On this form Capello may well have to give Defoe more game time in the upcoming friendlies to see if he can strike up a working partnership with Wayne Rooney.

4. Peter Crouch and Emile Heskey are both under performing

 

Despite forcing Robbie Keane out of the picture at White Hart Lane, Peter Crouch has been under performing of late. In fact, with only five goals all season from 26 appearances, the majority of which have been starts, people may soon start to ask questions.

Such questions have long been asked of Emile Heskey and once more he did little for his cause with a performance at Crystal Palace which saw him substituted at half-time.

Capello has so far stood by Heskey as first-choice partner for Rooney, and also by Crouch as a regular squad member.

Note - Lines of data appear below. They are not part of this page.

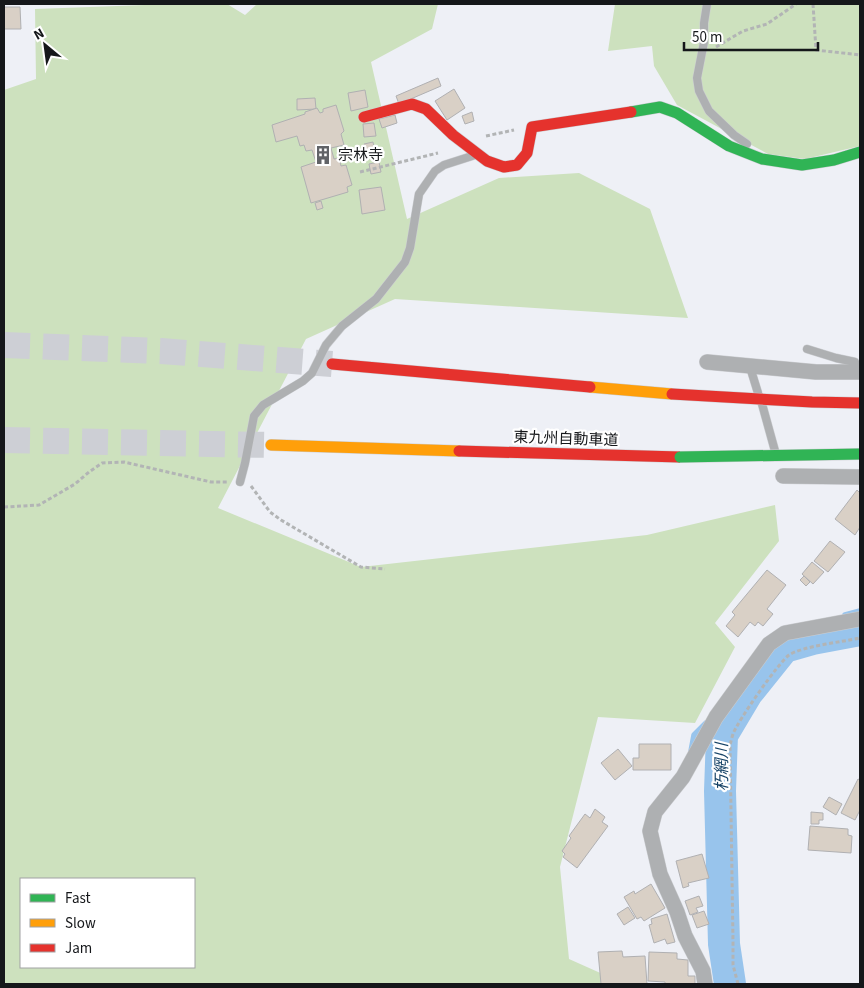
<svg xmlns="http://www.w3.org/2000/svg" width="864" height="988" viewBox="0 0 864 988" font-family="'Source Sans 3','Noto Sans JP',sans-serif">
<rect width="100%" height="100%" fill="#eef0f6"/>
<!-- green -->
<g fill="#cde1be" fill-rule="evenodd">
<path d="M172,4H227L245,15L257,4H438L432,29L371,62L407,219L499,178L579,173L650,209L688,318L395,299L306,339L218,508L361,567L647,535L775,505L779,541L715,623L735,647L695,723L598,717L560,867L569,959L625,984H4V90L36,79L35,9ZM21,879H194V967H21Z"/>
<polygon points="615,4 860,4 860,146 805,159 768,154 677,105 654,66 652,46 608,51"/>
</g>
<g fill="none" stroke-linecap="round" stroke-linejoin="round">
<!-- stream -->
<g stroke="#98c4ec" stroke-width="5.5">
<polyline points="845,615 860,611"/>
<polyline points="691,751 694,735 706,723"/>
</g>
<!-- river -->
<polyline stroke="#98c4ec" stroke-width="32" points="730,984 724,944 720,791 722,735 747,693 784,647 812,639 860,630"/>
</g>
<!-- building -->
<g fill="#d9d0c6" stroke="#b0b0b2">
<polygon points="4,7 20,7 21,29 4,29"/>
<polygon points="438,78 441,86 399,104 396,96"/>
<polygon points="454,89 465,108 447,120 435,101"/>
<polygon points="365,90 368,107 351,111 348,93"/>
<polygon points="315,98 316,109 297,110 297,99"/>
<polygon points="336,105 344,131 341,134 344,145 331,148 334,159 339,158 341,166 346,165 352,185 347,187 348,192 311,203 301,167 316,162 312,150 306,151 304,145 300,146 297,136 276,142 272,125 305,114 305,112 317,108 320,113 323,112 323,109"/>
<polygon points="472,112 474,121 465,124 462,116"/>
<polygon points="395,115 397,123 382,128 379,119"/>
<polygon points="374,123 376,136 364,137 363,124"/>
<polygon points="373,142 375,153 366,155 364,144"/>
<polygon points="379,162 381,172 371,174 369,164"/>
<polygon points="381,187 385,210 362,214 359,190"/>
<polygon points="321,201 323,208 317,210 315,203"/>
<polygon points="857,490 860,493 860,527 855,535 835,519"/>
<polygon points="830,541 845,552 828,572 814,561"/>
<polygon points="812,562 824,572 813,584 802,574"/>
<polygon points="767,570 786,585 767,609 773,614 763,626 758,622 755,626 750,622 738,637 726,626 735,615 732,612"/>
<polygon points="804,576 810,582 806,586 800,580"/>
<polygon points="639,744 671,744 671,770 633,770 633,758 639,758"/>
<polygon points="618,749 632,766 615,780 601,763"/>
<polygon points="858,779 860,780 860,810 855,820 841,813"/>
<polygon points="829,797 842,804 836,815 823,807"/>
<polygon points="595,809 605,817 602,822 608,826 577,868 563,857 565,854 562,851 571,838 569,836 585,814 590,818"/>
<polygon points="811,812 823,813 823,820 819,820 819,824 811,824"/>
<polygon points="810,826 848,829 848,835 852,836 851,853 808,850"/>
<polygon points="702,854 709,878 688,883 689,886 683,888 676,861"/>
<polygon points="651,884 665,908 644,921 641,917 637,919 624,897 634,891 635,894"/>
<polygon points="699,896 703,906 696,908 698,912 690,915 685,901"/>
<polygon points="628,907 635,918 624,925 617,914"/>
<polygon points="704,911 709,924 697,928 692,915"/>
<polygon points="667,914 675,942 667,944 665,939 654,943 649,925 652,924 651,919"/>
<polygon points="622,951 623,957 645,956 647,984 601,984 598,952"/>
<polygon points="649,952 677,953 677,959 688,960 688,976 695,976 695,984 665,984 665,982 648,981"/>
</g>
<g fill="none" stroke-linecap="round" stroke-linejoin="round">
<!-- highway-tunnel -->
<g stroke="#cdcfd5" stroke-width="26" stroke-dasharray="26 13" stroke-linecap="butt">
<polyline points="4,345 161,351 332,364"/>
<polyline points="4,440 271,445"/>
</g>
<!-- lane casing -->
<g stroke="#ccced2" stroke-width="9">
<g id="lane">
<polyline points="707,4 704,23 704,42 697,78 699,91 709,111 734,135 747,144"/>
<polyline points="807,349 836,358 855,362 858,372"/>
<polyline points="750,367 758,393"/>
<polyline points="762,404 775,451"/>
<polyline points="240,482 245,463 254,416 263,405 303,381 312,373 326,345 342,326 376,299 405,262 410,248 419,194 435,171 444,165 472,156"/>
</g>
</g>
<!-- street casing -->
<g stroke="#ccced2" stroke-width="16">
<g id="street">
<polyline points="707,362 816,372 860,372"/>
<polyline points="783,476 860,477"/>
<polyline points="705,984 703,971 685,936 677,912 660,874 650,831 655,812 683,777 716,717 769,644 785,633 860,619"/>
</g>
</g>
<!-- fast casing -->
<g stroke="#ccced2" stroke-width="12">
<polyline id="fast" points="631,112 660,107 677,113 729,146 762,159 802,165 834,160 860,152"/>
</g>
<!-- slow casing -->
<g stroke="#ccced2" stroke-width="12">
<g id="slow">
<polyline points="590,387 672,394"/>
<polyline points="271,445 459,451"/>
</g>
</g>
<!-- jam casing -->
<g stroke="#ccced2" stroke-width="12">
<g id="jam">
<polyline points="364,117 412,104 426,109 453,135 487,161 504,167 517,165 527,153 532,127 631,112"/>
<polyline points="332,364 590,387"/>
<polyline points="459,451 680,457"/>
</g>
</g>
<!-- path -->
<g stroke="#b2b4b5" stroke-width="3" stroke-dasharray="4 2.5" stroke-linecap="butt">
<polyline points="813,4 816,50 860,55"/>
<polyline points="716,47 743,31 767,24 796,4"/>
<polyline points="486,136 514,130"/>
<polyline points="360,172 438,153"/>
<polyline points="251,486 270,512 281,520 361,567 385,569"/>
<polyline points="4,507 39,505 75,484 89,472 102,463 124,462 211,482 228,482"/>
<polyline points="719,744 730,745"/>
<path d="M738,984L733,965V942L730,745C731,741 732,737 733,734C737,722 779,662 789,655C803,646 842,642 860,638"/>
</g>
<!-- lane -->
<use href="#lane" stroke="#aeb0b2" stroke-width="8"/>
<!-- street -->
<use href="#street" stroke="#aeb0b2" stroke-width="15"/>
<!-- fast -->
<use href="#fast" stroke="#30b455" stroke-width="11"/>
<!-- slow -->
<use href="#slow" stroke="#ff9f0a" stroke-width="11"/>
<!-- jam -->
<use href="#jam" stroke="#e5322d" stroke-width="11"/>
<!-- fast-bridge casing -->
<g stroke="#ccced2" stroke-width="12" stroke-linecap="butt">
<polyline id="fast-bridge" points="680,457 860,454"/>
</g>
<!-- jam-bridge casing -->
<g stroke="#ccced2" stroke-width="12" stroke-linecap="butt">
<polyline id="jam-bridge" points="672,394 812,402 860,403"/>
</g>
<!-- fast-bridge -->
<use href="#fast-bridge" stroke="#30b455" stroke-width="11"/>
<!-- jam-bridge -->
<use href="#jam-bridge" stroke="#e5322d" stroke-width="11"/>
</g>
<!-- icons -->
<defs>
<g id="building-bare" transform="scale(1.5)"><path d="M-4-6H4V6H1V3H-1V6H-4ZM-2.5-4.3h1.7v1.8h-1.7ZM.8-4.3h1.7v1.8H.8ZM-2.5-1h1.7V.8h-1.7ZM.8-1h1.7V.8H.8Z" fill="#616367" stroke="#fff" stroke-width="2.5" paint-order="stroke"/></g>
</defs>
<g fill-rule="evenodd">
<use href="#building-bare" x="323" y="155"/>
</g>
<g text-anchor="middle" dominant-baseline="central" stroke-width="4.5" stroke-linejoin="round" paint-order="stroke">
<!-- poi labels -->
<g font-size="15" fill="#15171a" stroke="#fff" text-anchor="start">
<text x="338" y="155">宗林寺</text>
</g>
<!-- street labels -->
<g font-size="15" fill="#15171a" stroke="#fff">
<text transform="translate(566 439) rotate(2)">東九州自動車道</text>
</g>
<!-- water labels -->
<g font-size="16" font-style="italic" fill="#154266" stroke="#fff">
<text transform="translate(722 767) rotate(-90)">朽網川</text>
</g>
</g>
<!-- border -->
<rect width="864" height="988" fill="none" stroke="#15171a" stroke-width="10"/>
<!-- legend -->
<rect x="20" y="878" width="175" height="90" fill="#ffffff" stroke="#a1a2a3"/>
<rect x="30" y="894" width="25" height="8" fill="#30b455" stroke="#a1a2a3"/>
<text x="65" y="903" font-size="15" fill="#15171a">Fast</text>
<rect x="30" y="919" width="25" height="8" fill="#ff9f0a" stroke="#a1a2a3"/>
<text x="65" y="928" font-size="15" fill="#15171a">Slow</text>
<rect x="30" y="944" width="25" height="8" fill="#e5322d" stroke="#a1a2a3"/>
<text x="65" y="953" font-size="15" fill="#15171a">Jam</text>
<!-- north arrow -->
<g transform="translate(45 45) rotate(331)" stroke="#ffffff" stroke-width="4" paint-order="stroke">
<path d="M0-4L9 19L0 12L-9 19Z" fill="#15171a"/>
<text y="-8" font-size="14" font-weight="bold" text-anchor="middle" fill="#15171a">N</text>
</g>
<!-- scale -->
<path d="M684 42v8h134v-8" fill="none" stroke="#15171a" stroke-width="2.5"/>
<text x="692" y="42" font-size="15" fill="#15171a" stroke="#ffffff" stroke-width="4" paint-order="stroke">50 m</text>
</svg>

However, if Carlton Cole, or even Bobby Zamora, can recapture their sparkling form earlier this season after recently returning from injuries then Capello may have more of a headache when it comes to his striker selection.

Or with Rooney currently pulling up trees on his own up front for Manchester United, Capello might just wonder whether he needs a partner at all.

5. Tom Huddlestone is not yet ready

 

Huddlestone grabbed the headlines for all the wrong reasons on Sunday when he became the latest Spurs player to fail from the penalty spot. A rather tentative run up and poor shot placement saw Jaaskelainen able to keep out his effort with relative ease.

However, the young midfielder, who won his first senior cap in England’s defeat to Brazil in Doha last November, generally failed to impose himself on the cup-tie, especially in the first-half which Bolton dominated.

Competition in central midfield is not the fiercest and with Owen Hargreaves still ruled out for the foreseeable future any injury to either Gareth Barry or Michael Carrick would immediately free up a squad place for the likes of Huddlestone.

Yet, on this form he is not pressing his cause as much as he could be, meaning Capello will be keeping his fingers crossed even tighter that his players can stay injury-free.